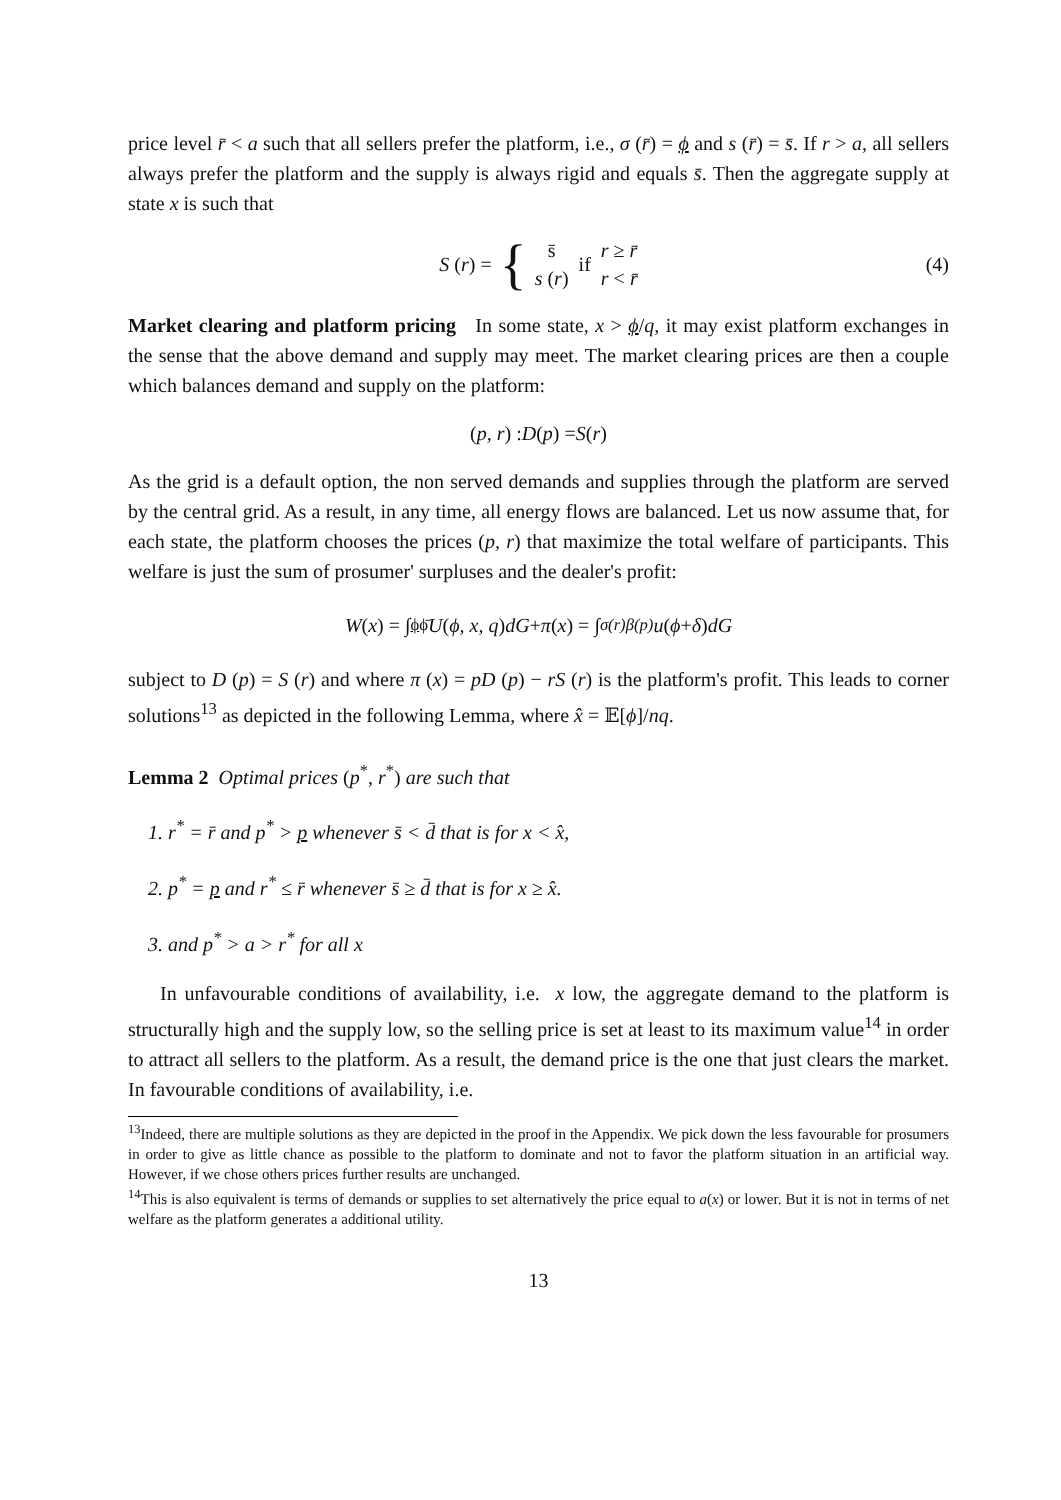price level r̄ < a such that all sellers prefer the platform, i.e., σ (r̄) = ϕ and s (r̄) = s̄. If r > a, all sellers always prefer the platform and the supply is always rigid and equals s̄. Then the aggregate supply at state x is such that
S (r) = { s̄
s (r) if r ≥ r̄
r < r̄ (4)
Market clearing and platform pricing In some state, x > ϕ/q, it may exist platform exchanges in the sense that the above demand and supply may meet. The market clearing prices are then a couple which balances demand and supply on the platform:
(p, r) : D (p) = S (r)
As the grid is a default option, the non served demands and supplies through the platform are served by the central grid. As a result, in any time, all energy flows are balanced. Let us now assume that, for each state, the platform chooses the prices (p, r) that maximize the total welfare of participants. This welfare is just the sum of prosumer' surpluses and the dealer's profit:
W (x) = ∫<sub>ϕ</sub><sup>ϕ̄</sup> U (ϕ, x, q) dG + π (x) = ∫<sub>σ(r)</sub><sup>β(p)</sup> u (ϕ + δ) dG
subject to D (p) = S (r) and where π (x) = pD (p) − rS (r) is the platform's profit. This leads to corner solutions<sup>13</sup> as depicted in the following Lemma, where x̂ = 𝔼[ϕ]/nq.
Lemma 2 Optimal prices (p<sup>*</sup>, r<sup>*</sup>) are such that
1. r<sup>*</sup> = r̄ and p<sup>*</sup> > p whenever s̄ < d̄ that is for x < x̂,
2. p<sup>*</sup> = p and r<sup>*</sup> ≤ r̄ whenever s̄ ≥ d̄ that is for x ≥ x̂.
3. and p<sup>*</sup> > a > r<sup>*</sup> for all x
In unfavourable conditions of availability, i.e. x low, the aggregate demand to the platform is structurally high and the supply low, so the selling price is set at least to its maximum value<sup>14</sup> in order to attract all sellers to the platform. As a result, the demand price is the one that just clears the market. In favourable conditions of availability, i.e.
<sup>13</sup> Indeed, there are multiple solutions as they are depicted in the proof in the Appendix. We pick down the less favourable for prosumers in order to give as little chance as possible to the platform to dominate and not to favor the platform situation in an artificial way. However, if we chose others prices further results are unchanged.
<sup>14</sup> This is also equivalent is terms of demands or supplies to set alternatively the price equal to a(x) or lower. But it is not in terms of net welfare as the platform generates a additional utility.
13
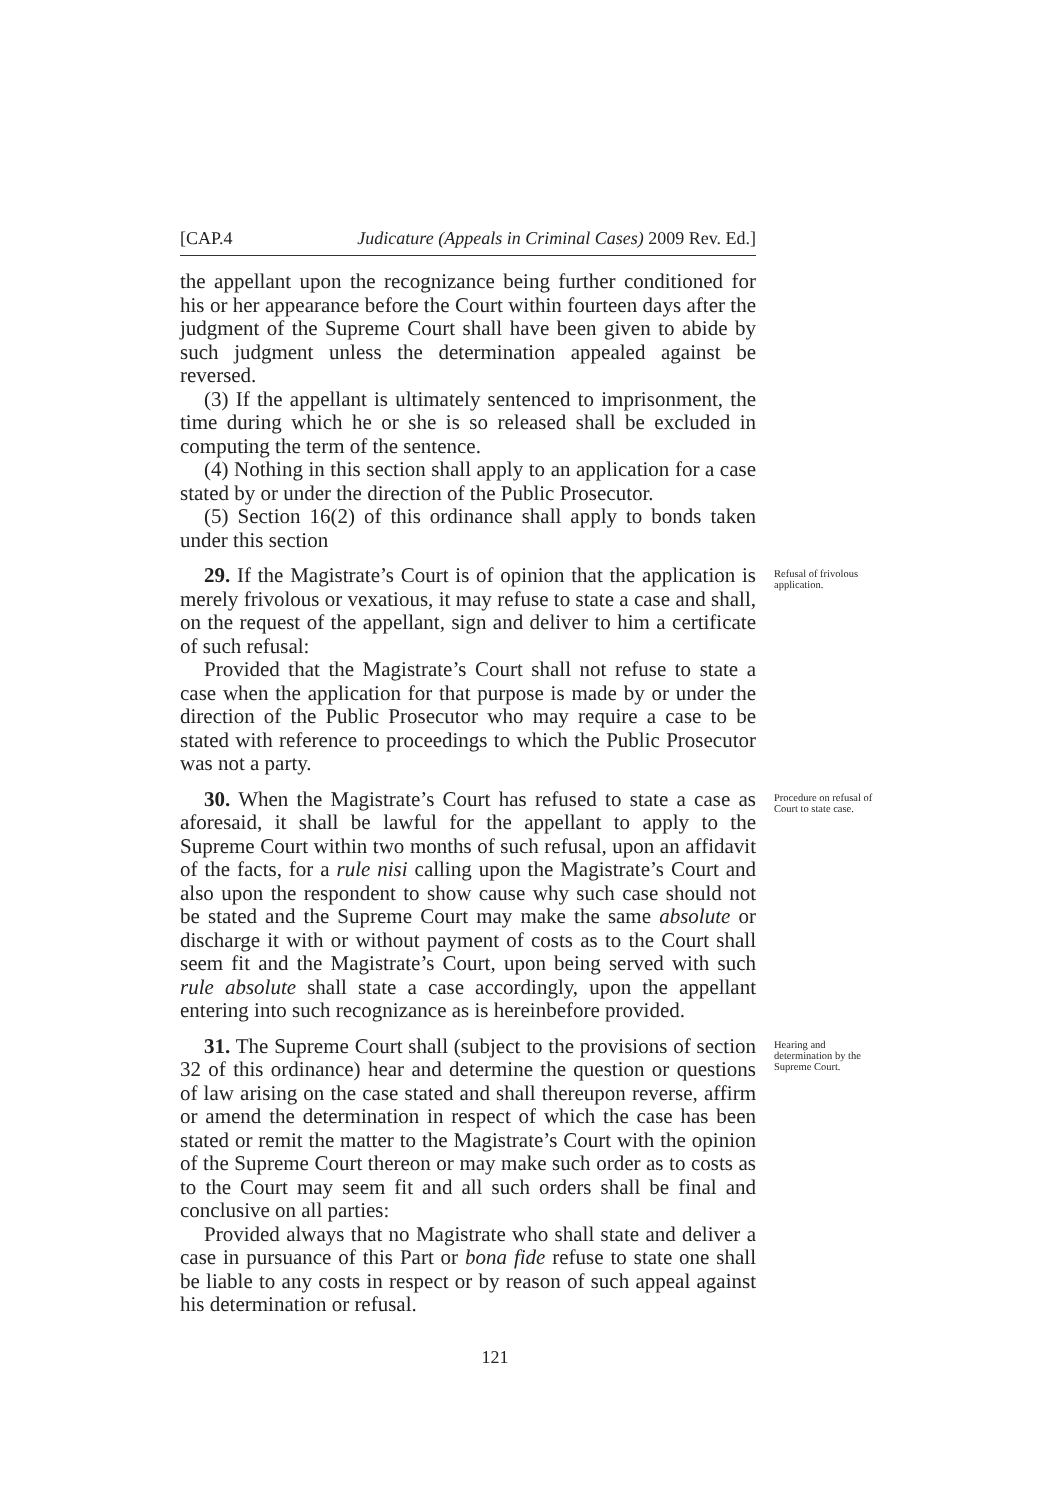[CAP.4 Judicature (Appeals in Criminal Cases) 2009 Rev. Ed.]
the appellant upon the recognizance being further conditioned for his or her appearance before the Court within fourteen days after the judgment of the Supreme Court shall have been given to abide by such judgment unless the determination appealed against be reversed.
(3) If the appellant is ultimately sentenced to imprisonment, the time during which he or she is so released shall be excluded in computing the term of the sentence.
(4) Nothing in this section shall apply to an application for a case stated by or under the direction of the Public Prosecutor.
(5) Section 16(2) of this ordinance shall apply to bonds taken under this section
29. If the Magistrate’s Court is of opinion that the application is merely frivolous or vexatious, it may refuse to state a case and shall, on the request of the appellant, sign and deliver to him a certificate of such refusal:
Provided that the Magistrate’s Court shall not refuse to state a case when the application for that purpose is made by or under the direction of the Public Prosecutor who may require a case to be stated with reference to proceedings to which the Public Prosecutor was not a party.
Refusal of frivolous application.
30. When the Magistrate’s Court has refused to state a case as aforesaid, it shall be lawful for the appellant to apply to the Supreme Court within two months of such refusal, upon an affidavit of the facts, for a rule nisi calling upon the Magistrate’s Court and also upon the respondent to show cause why such case should not be stated and the Supreme Court may make the same absolute or discharge it with or without payment of costs as to the Court shall seem fit and the Magistrate’s Court, upon being served with such rule absolute shall state a case accordingly, upon the appellant entering into such recognizance as is hereinbefore provided.
Procedure on refusal of Court to state case.
31. The Supreme Court shall (subject to the provisions of section 32 of this ordinance) hear and determine the question or questions of law arising on the case stated and shall thereupon reverse, affirm or amend the determination in respect of which the case has been stated or remit the matter to the Magistrate’s Court with the opinion of the Supreme Court thereon or may make such order as to costs as to the Court may seem fit and all such orders shall be final and conclusive on all parties:
Provided always that no Magistrate who shall state and deliver a case in pursuance of this Part or bona fide refuse to state one shall be liable to any costs in respect or by reason of such appeal against his determination or refusal.
Hearing and determination by the Supreme Court.
121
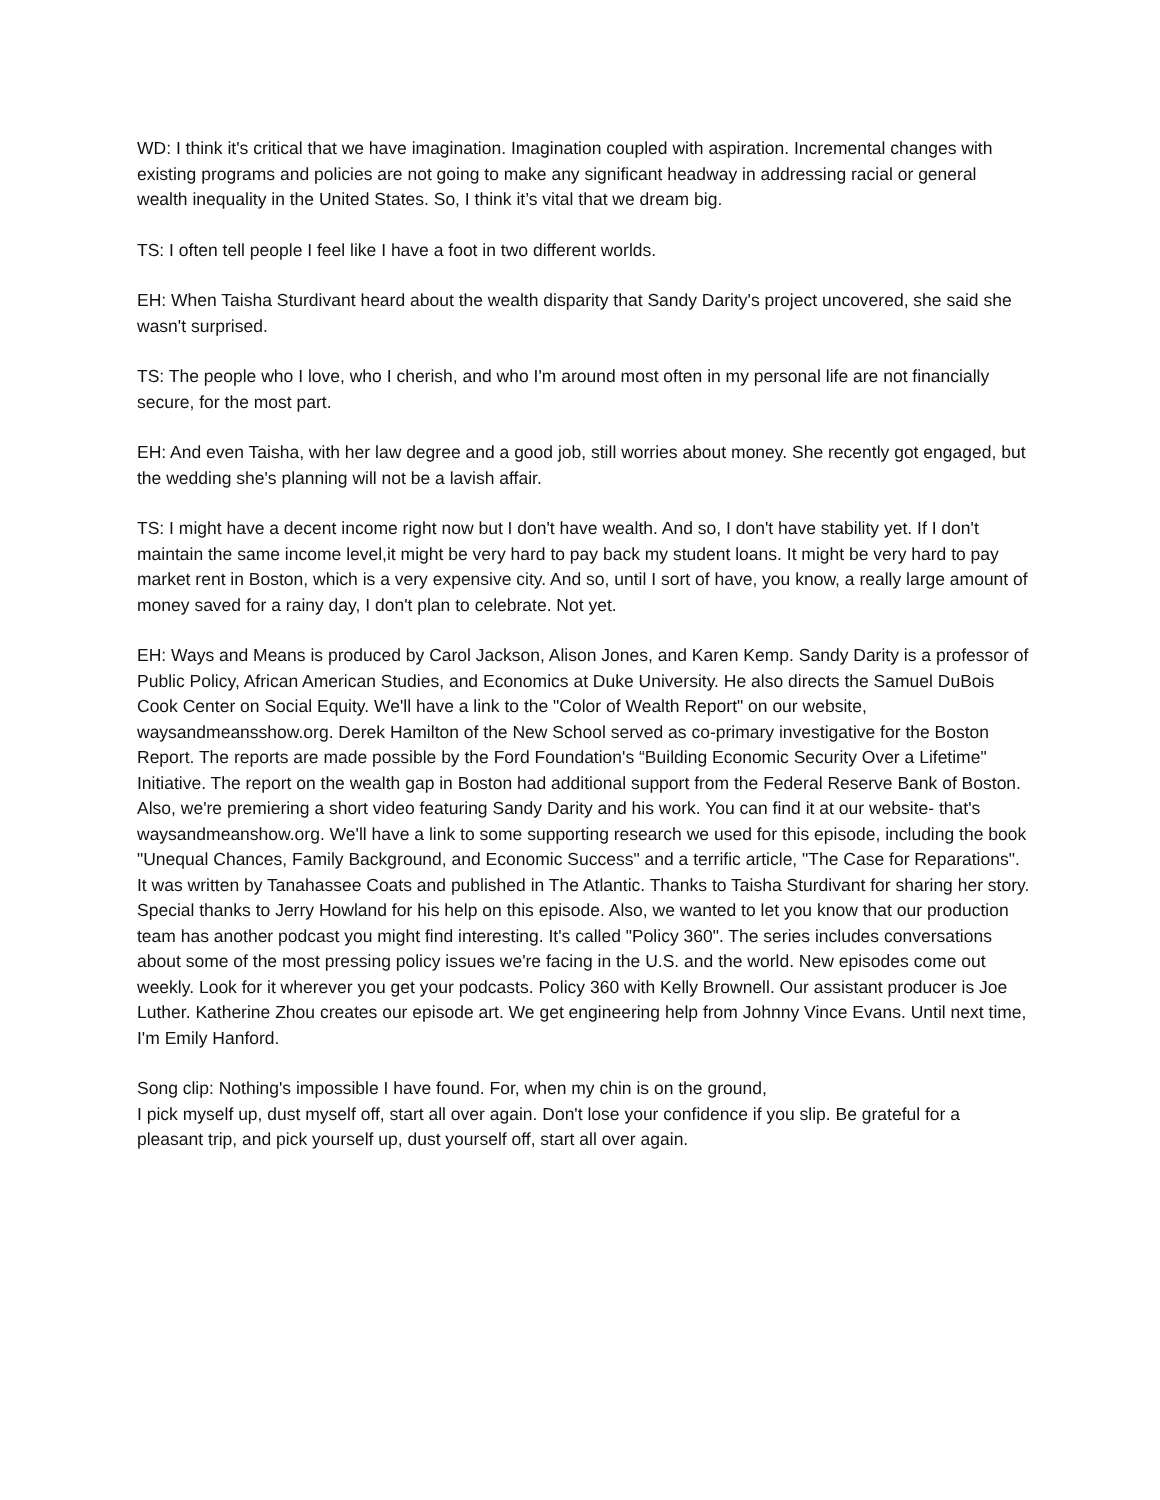WD: I think it's critical that we have imagination. Imagination coupled with aspiration. Incremental changes with existing programs and policies are not going to make any significant headway in addressing racial or general wealth inequality in the United States. So, I think it’s vital that we dream big.
TS: I often tell people I feel like I have a foot in two different worlds.
EH: When Taisha Sturdivant heard about the wealth disparity that Sandy Darity's project uncovered, she said she wasn't surprised.
TS: The people who I love, who I cherish, and who I'm around most often in my personal life are not financially secure, for the most part.
EH: And even Taisha, with her law degree and a good job, still worries about money. She recently got engaged, but the wedding she's planning will not be a lavish affair.
TS: I might have a decent income right now but I don't have wealth. And so, I don't have stability yet. If I don't maintain the same income level,it might be very hard to pay back my student loans. It might be very hard to pay market rent in Boston, which is a very expensive city. And so, until I sort of have, you know, a really large amount of money saved for a rainy day, I don't plan to celebrate. Not yet.
EH: Ways and Means is produced by Carol Jackson, Alison Jones, and Karen Kemp. Sandy Darity is a professor of Public Policy, African American Studies, and Economics at Duke University. He also directs the Samuel DuBois Cook Center on Social Equity. We'll have a link to the "Color of Wealth Report" on our website, waysandmeansshow.org. Derek Hamilton of the New School served as co-primary investigative for the Boston Report. The reports are made possible by the Ford Foundation's “Building Economic Security Over a Lifetime" Initiative. The report on the wealth gap in Boston had additional support from the Federal Reserve Bank of Boston. Also, we're premiering a short video featuring Sandy Darity and his work. You can find it at our website- that's waysandmeanshow.org. We'll have a link to some supporting research we used for this episode, including the book "Unequal Chances, Family Background, and Economic Success" and a terrific article, "The Case for Reparations". It was written by Tanahassee Coats and published in The Atlantic. Thanks to Taisha Sturdivant for sharing her story. Special thanks to Jerry Howland for his help on this episode. Also, we wanted to let you know that our production team has another podcast you might find interesting. It's called "Policy 360". The series includes conversations about some of the most pressing policy issues we're facing in the U.S. and the world. New episodes come out weekly. Look for it wherever you get your podcasts. Policy 360 with Kelly Brownell. Our assistant producer is Joe Luther. Katherine Zhou creates our episode art. We get engineering help from Johnny Vince Evans. Until next time, I'm Emily Hanford.
Song clip: Nothing's impossible I have found. For, when my chin is on the ground,
I pick myself up, dust myself off, start all over again. Don't lose your confidence if you slip. Be grateful for a pleasant trip, and pick yourself up, dust yourself off, start all over again.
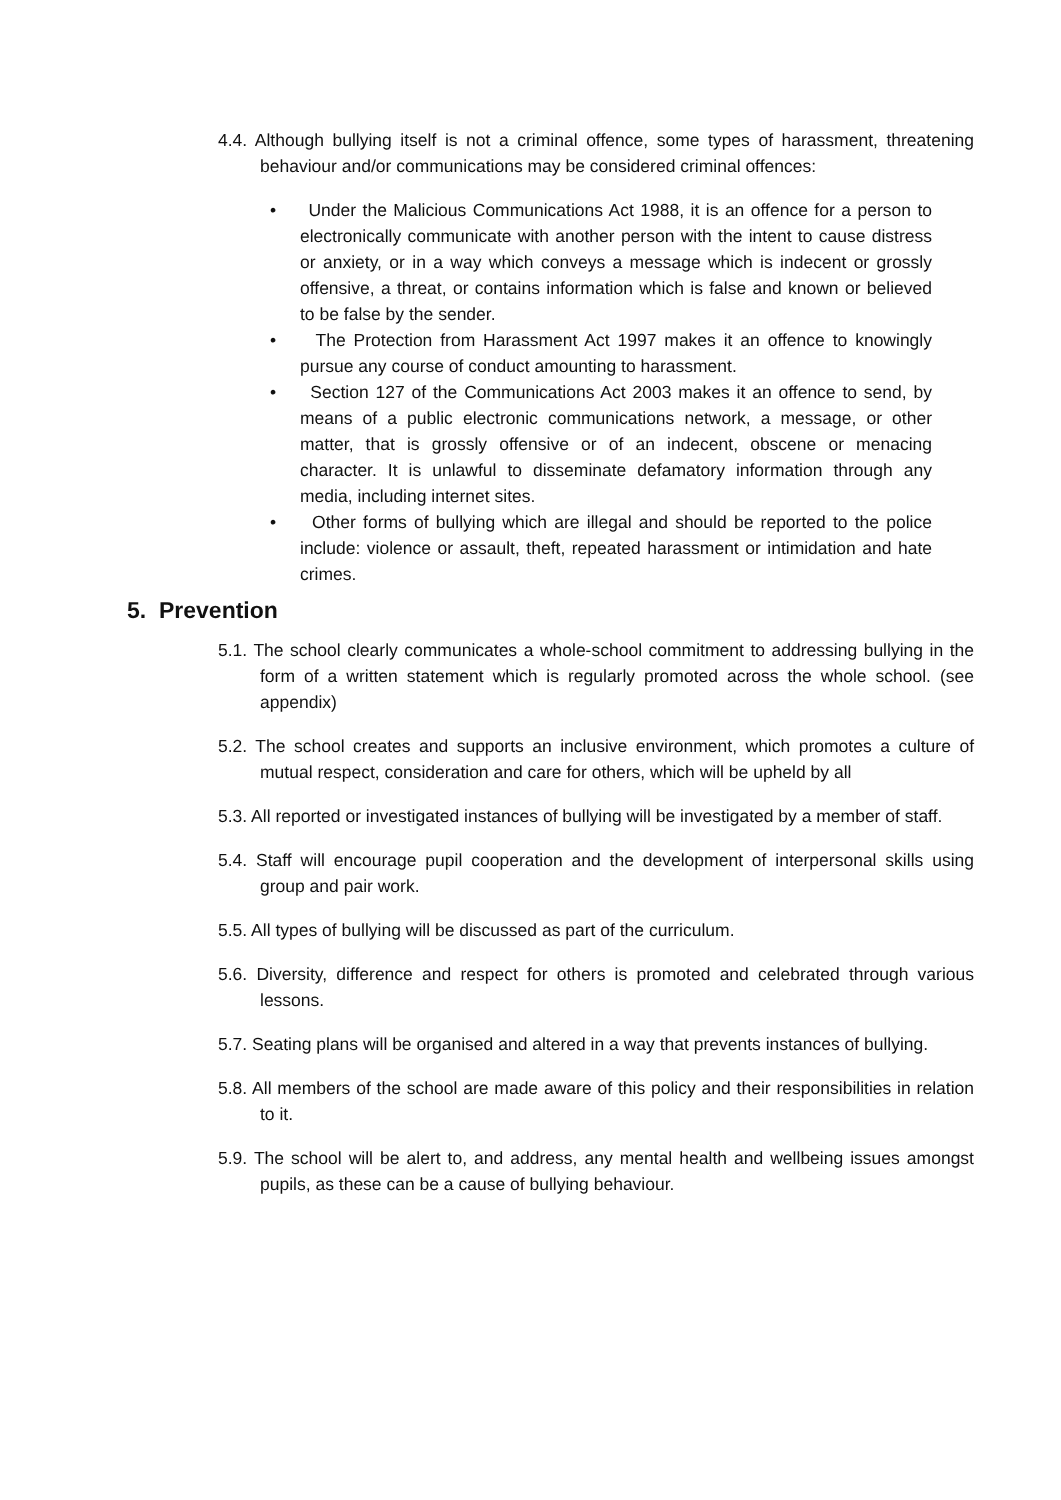4.4. Although bullying itself is not a criminal offence, some types of harassment, threatening behaviour and/or communications may be considered criminal offences:
• Under the Malicious Communications Act 1988, it is an offence for a person to electronically communicate with another person with the intent to cause distress or anxiety, or in a way which conveys a message which is indecent or grossly offensive, a threat, or contains information which is false and known or believed to be false by the sender.
• The Protection from Harassment Act 1997 makes it an offence to knowingly pursue any course of conduct amounting to harassment.
• Section 127 of the Communications Act 2003 makes it an offence to send, by means of a public electronic communications network, a message, or other matter, that is grossly offensive or of an indecent, obscene or menacing character. It is unlawful to disseminate defamatory information through any media, including internet sites.
• Other forms of bullying which are illegal and should be reported to the police include: violence or assault, theft, repeated harassment or intimidation and hate crimes.
5. Prevention
5.1. The school clearly communicates a whole-school commitment to addressing bullying in the form of a written statement which is regularly promoted across the whole school. (see appendix)
5.2. The school creates and supports an inclusive environment, which promotes a culture of mutual respect, consideration and care for others, which will be upheld by all
5.3. All reported or investigated instances of bullying will be investigated by a member of staff.
5.4. Staff will encourage pupil cooperation and the development of interpersonal skills using group and pair work.
5.5. All types of bullying will be discussed as part of the curriculum.
5.6. Diversity, difference and respect for others is promoted and celebrated through various lessons.
5.7. Seating plans will be organised and altered in a way that prevents instances of bullying.
5.8. All members of the school are made aware of this policy and their responsibilities in relation to it.
5.9. The school will be alert to, and address, any mental health and wellbeing issues amongst pupils, as these can be a cause of bullying behaviour.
★ ★ ★ ★ ★
_Exercise objective_.
Make an exact copy of the lines above, beginning with the line with "Refusal of frivolous application." and ending with the line with "EH: When Taisha", and keep the pictures out of it.

_Task output_.
Refusal of frivolous application.
30. When the Magistrate’s Court has refused to state a case as aforesaid, it shall be lawful for the appellant to apply to the Supreme Court within two months of such refusal, upon an affidavit of the facts, for a rule nisi calling upon the Magistrate’s Court and also upon the respondent to show cause why such case should not be stated and the Supreme Court may make the same absolute or discharge it with or without payment of costs as to the Court shall seem fit and the Magistrate’s Court, upon being served with such rule absolute shall state a case accordingly, upon the appellant entering into such recognizance as is hereinbefore provided.
Procedure on refusal of Court to state case.
31. The Supreme Court shall (subject to the provisions of section 32 of this ordinance) hear and determine the question or questions of law arising on the case stated and shall thereupon reverse, affirm or amend the determination in respect of which the case has been stated or remit the matter to the Magistrate’s Court with the opinion of the Supreme Court thereon or may make such order as to costs as to the Court may seem fit and all such orders shall be final and conclusive on all parties:
Provided always that no Magistrate who shall state and deliver a case in pursuance of this Part or bona fide refuse to state one shall be liable to any costs in respect or by reason of such appeal against his determination or refusal.
Hearing and determination by the Supreme Court.
121
WD: I think it's critical that we have imagination. Imagination coupled with aspiration. Incremental changes with existing programs and policies are not going to make any significant headway in addressing racial or general wealth inequality in the United States. So, I think it’s vital that we dream big.
TS: I often tell people I feel like I have a foot in two different worlds.
EH: When Taisha Sturdivant heard about the wealth disparity that Sandy Darity's project uncovered, she said she wasn't surprised.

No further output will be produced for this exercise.